The XPC antibody is a crucial tool in studying the nucleotide excision repair (NER) pathway, a primary DNA repair mechanism that removes bulky DNA lesions caused by UV radiation, chemical mutagens, or oxidative stress. XPC, encoded by the *XPC* gene, is a key initiator of NER, responsible for detecting DNA distortions and recruiting downstream repair factors. Mutations in *XPC* are linked to xeroderma pigmentosum (XP), a rare autosomal recessive disorder characterized by extreme UV sensitivity, predisposition to skin cancers, and neurological abnormalities.
XPC functions as a heterodimer with HR23B (RAD23B), stabilizing the complex and enhancing its DNA-binding affinity. Its role in global genome NER (GG-NER) involves recognizing helix-distorting lesions, unlike transcription-coupled NER (TC-NER), which targets transcription-blocking damage. XPC antibodies are widely used in research to detect protein expression levels, localization, and interactions via techniques like Western blotting, immunofluorescence, and co-immunoprecipitation. They also aid in studying XPC's post-translational modifications, regulatory mechanisms, and dysfunction in XP patients or cancer models.

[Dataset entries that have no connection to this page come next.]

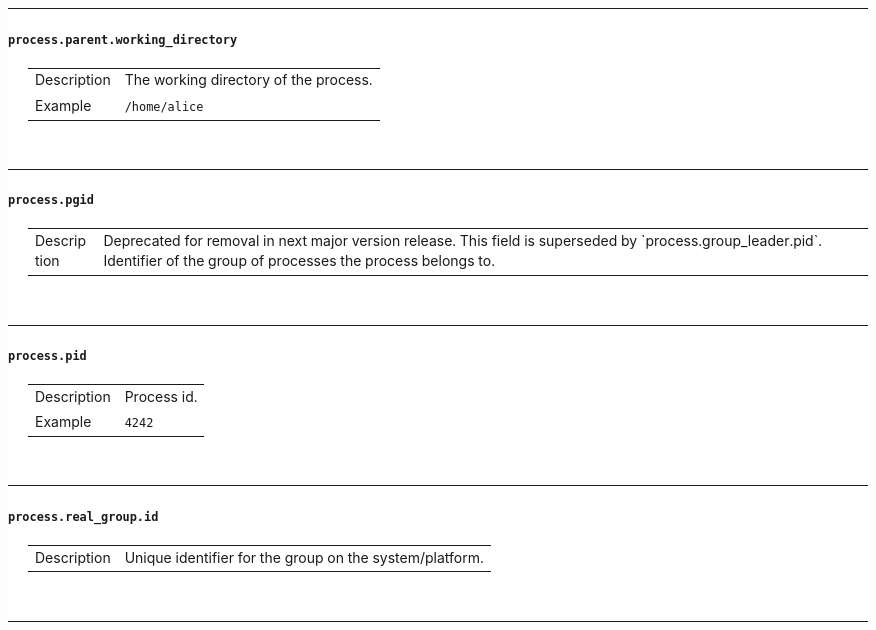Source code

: </div>

<hr>

#### `process.parent.working_directory`

<div style='margin-left: 20px;'>
<table>
<tr><td>Description</td><td>The working directory of the process.</td></tr>
<tr><td>Example</td><td><code>/home/alice</code></td></tr>
</table>

<br>

</div>

<hr>

#### `process.pgid`

<div style='margin-left: 20px;'>
<table>
<tr><td>Description</td><td>Deprecated for removal in next major version release. This field is superseded by `process.group_leader.pid`.  Identifier of the group of processes the process belongs to.</td></tr>
</table>

<br>

</div>

<hr>

#### `process.pid`

<div style='margin-left: 20px;'>
<table>
<tr><td>Description</td><td>Process id.</td></tr>
<tr><td>Example</td><td><code>4242</code></td></tr>
</table>

<br>

</div>

<hr>

#### `process.real_group.id`

<div style='margin-left: 20px;'>
<table>
<tr><td>Description</td><td>Unique identifier for the group on the system/platform.</td></tr>
</table>

<br>

</div>

<hr>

Additionally, XPC antibodies contribute to understanding the interplay between DNA repair deficiencies, genomic instability, and carcinogenesis. Their applications extend to evaluating therapeutic responses, such as chemotherapy or radiotherapy, where NER efficiency influences treatment outcomes. Overall, XPC antibodies are indispensable for unraveling DNA repair dynamics, disease mechanisms, and potential therapeutic targets in genomic maintenance pathways.